The pace of gains in Japan’s producer prices decelerated more than expected in October to the weakest in over two years, supporting the Bank of Japan’s view that inflation is cooling.

A measure of input prices for Japanese firms rose 0.8% from a year earlier, the slowest pace of growth since gains resumed in March 2021, the Bank of Japan reported Monday. The data compared with economists’ expectations of a 0.9% increase year-on-year. From the prior month, prices fell 0.4%, compared to the consensus view of a 0% change.

The data came out weaker than the 2.8% gain in core consumer prices measured in September, meaning inflation for materials was slower than the most recent reading of the central bank’s benchmark gauge for the second consecutive month. The October data for consumer inflation is due on Nov. 24.

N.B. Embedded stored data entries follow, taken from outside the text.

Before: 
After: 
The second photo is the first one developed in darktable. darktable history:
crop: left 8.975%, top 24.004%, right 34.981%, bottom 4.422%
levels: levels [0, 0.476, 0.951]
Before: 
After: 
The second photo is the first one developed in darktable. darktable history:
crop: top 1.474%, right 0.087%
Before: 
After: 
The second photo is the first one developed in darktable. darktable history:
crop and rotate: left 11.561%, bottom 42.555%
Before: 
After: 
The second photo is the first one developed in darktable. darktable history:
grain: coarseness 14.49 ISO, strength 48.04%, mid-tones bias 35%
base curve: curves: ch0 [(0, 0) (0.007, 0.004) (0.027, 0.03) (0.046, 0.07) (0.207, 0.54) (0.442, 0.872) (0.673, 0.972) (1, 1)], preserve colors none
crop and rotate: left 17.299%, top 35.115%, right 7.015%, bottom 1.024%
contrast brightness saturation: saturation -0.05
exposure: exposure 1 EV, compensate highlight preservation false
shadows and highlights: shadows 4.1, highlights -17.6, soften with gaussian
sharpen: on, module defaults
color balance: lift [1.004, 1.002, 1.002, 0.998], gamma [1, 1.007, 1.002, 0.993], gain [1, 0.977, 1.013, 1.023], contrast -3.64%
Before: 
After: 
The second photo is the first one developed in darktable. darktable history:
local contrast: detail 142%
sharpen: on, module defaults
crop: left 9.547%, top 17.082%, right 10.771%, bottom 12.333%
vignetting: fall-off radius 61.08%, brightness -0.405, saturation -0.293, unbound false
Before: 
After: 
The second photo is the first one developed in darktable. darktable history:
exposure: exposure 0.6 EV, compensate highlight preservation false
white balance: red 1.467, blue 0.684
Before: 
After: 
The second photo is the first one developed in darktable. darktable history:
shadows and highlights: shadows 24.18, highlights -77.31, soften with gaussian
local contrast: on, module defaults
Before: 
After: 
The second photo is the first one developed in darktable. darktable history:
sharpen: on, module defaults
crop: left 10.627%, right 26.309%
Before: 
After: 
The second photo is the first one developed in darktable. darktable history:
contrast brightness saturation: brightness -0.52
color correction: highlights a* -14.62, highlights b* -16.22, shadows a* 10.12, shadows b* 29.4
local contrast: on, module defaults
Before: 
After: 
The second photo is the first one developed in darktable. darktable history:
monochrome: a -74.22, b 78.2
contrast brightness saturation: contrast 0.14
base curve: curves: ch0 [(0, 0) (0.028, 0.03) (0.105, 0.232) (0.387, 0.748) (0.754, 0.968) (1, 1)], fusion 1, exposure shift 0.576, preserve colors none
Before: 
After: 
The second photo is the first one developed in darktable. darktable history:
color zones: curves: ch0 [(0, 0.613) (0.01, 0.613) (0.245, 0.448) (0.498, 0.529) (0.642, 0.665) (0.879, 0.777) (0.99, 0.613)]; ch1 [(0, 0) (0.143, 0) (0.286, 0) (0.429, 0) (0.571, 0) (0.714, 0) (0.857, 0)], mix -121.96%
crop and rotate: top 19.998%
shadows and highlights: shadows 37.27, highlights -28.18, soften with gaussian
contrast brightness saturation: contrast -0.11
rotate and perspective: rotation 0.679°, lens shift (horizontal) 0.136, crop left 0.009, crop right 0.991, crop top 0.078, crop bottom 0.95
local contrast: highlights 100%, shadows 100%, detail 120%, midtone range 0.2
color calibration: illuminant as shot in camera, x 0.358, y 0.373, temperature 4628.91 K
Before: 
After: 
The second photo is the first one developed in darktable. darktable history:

The slowdown of producer-side price growth this year is in line with the BOJ’s view that inflation is moderating and needs close monitoring to see if the trend will last. Input prices gains below the BOJ’s 2% price target suggest that inflation cannot persist above the target on a cost-push basis alone.

The report showed a continued sharp decline in lumber and utilities costs compared to the previous year. Still, the yen’s recent slide beyond the ¥150 level against the dollar may renew upward moves in import costs, another factor the the central bank will need to keep a close eye on.